「メーカー×小売」のタッグによるデータ活用の伸びしろ
榊:海外の小売業の状況などを考えると、日本でも製造業の視点では1社が強くなるより、複数社が競争しながら発展していくほうがいいですよね。
石戸:はい。日本の小売業にも、デジタル畑の経験のある方々が次々と要職として参画されているので、その点は楽しみです。アメリカの小売は、ウォルマートをはじめとして既にテックカンパニー化していますが、追随してもらえたらと思いますよね。
また、我々メーカー側もしっかりテックの話ができる人材を入れたり、育成したりしないといけないです。
榊:確かに。おもしろいですね、メーカーと小売が同じレベルでテックの話ができてこそ、高レベルのUX改善ができそうです。小売はまさに顧客行動に向き合っているから、できることがまだまだあると思います。
石戸:同感です。メーカーは、いろいろなリサーチはかなり多く行っていて、当社でも製品ごとの売れ方や気温などとの関係などの調査データが相当あります。ただし点在しているので、構造化データにして小売業に提供し、向こうの顧客データと掛け算できないかな、と。製品開発にも生かせるはずです。

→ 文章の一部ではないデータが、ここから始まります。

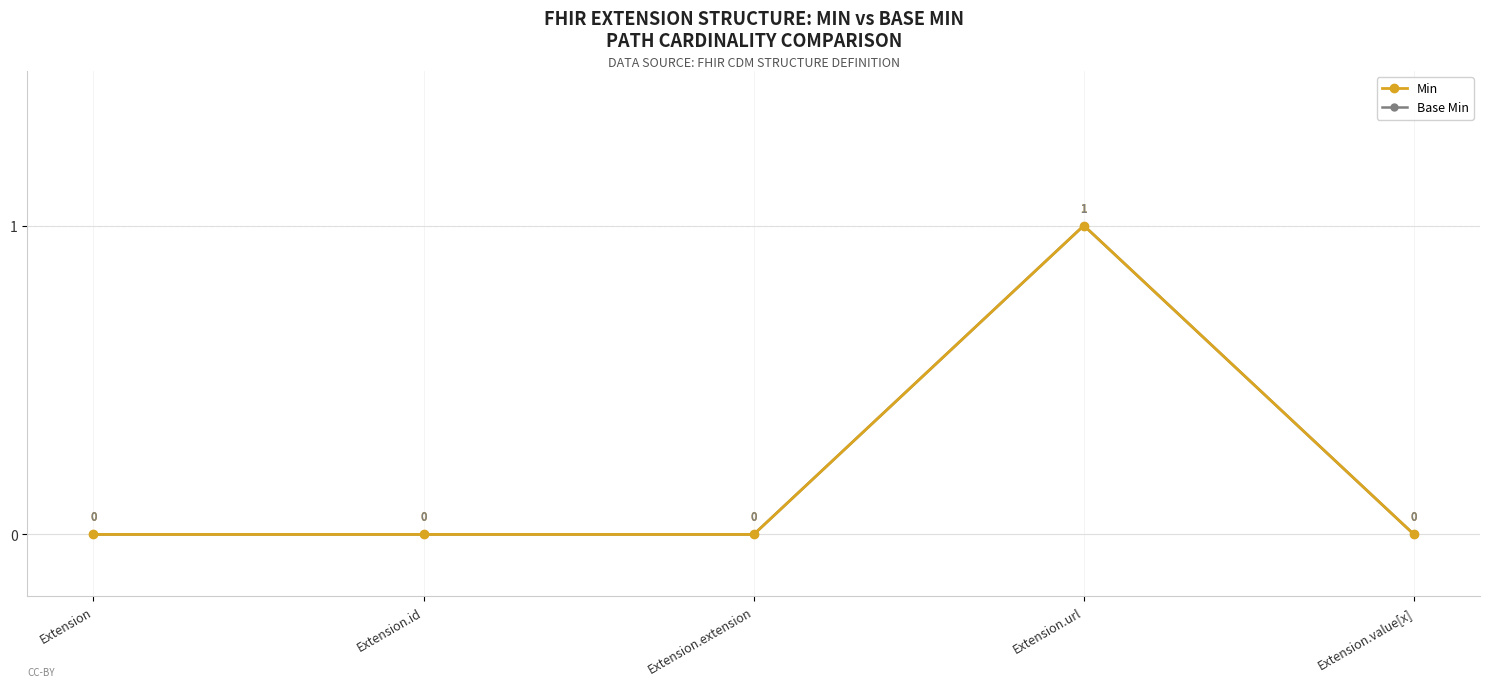

How many interior local peaks does the Min series have?

1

榊:ぜひ実現するといいですよね。小林製薬さんは、石戸さんをCDOに据えられているだけあって、データドリブンに前向きなのだろうと思います。そもそも、高い商品力と特徴的なネーミングが強い企業だから、伝統的な日本企業の側面がありつつも、組織風土は整っているほうでは?
石戸:そう思いますね。当社もここ数年、新規事業とWebマーケティング強化を目指して組織を強化したり、採用をしています。また、アメリカ駐在を経験してきた社員は、アメリカでITが当たり前の業務に触れることも多く、ITへの感度も高いですね。そういうメンバーの経験で、会議体のサイクルや判断基準もアップデートしていきそうです。
“全身”へのタッチポイントを持つ小林製薬のユニークネス
榊:そういう人の意見は、社内への説得力も違ってきますよね。
石戸:はい、現場の意見も大事ですが、やはり志がある人が権限や裁量をもっていることが重要だと思います。また、日系メーカーで経験を積んだデータのスペシャリストを採用したところなので、その人にも期待です。
ただ、元々小林製薬はブランド力とマーケティング力に長けていますし、私が参画した理由も企業文化がすばらしいからです。年間約4万件の製品アイデアと、業務改善アイデアも1万7,000件くらい挙がり、個々人の思いが強いところも魅力です。そして商品点数が多く、150のブランドを集めると鼻や耳など体のパーツすべてをカバーするから、全身の顧客接点を持てるはずだ、と。
榊:なるほど(笑)。
石戸:テック企業はデバイスを通してバイタルデータを取得していますが、うちは店頭商品を通じてもう顧客接点はあるので、デジタルを活用して、さらなる価値を出せないか、お困りごとを解決できないか考え中です。
当社は元々卸事業をしていたのですが、現会長が社長に就任した50年ほど前に「いつかメーカーになる」と掲げ、大手メーカーとバッティングしないニッチな領域を開拓して今があります(参考動画)。この変革の原体験も、今後にこそ強みになると思います。
榊:ユニークな企業ですよね。メーカーは、特に購買チャネルが小売店や小売のeコマースだという点で、データドリブンの事業運営が難しい部分があるのかなと思っていましたが、むしろ可能性があるのだと考えが変わりました。御社にデータのスペシャリストが入られたというのも、楽しみです。ぜひまたお話を聞かせてください!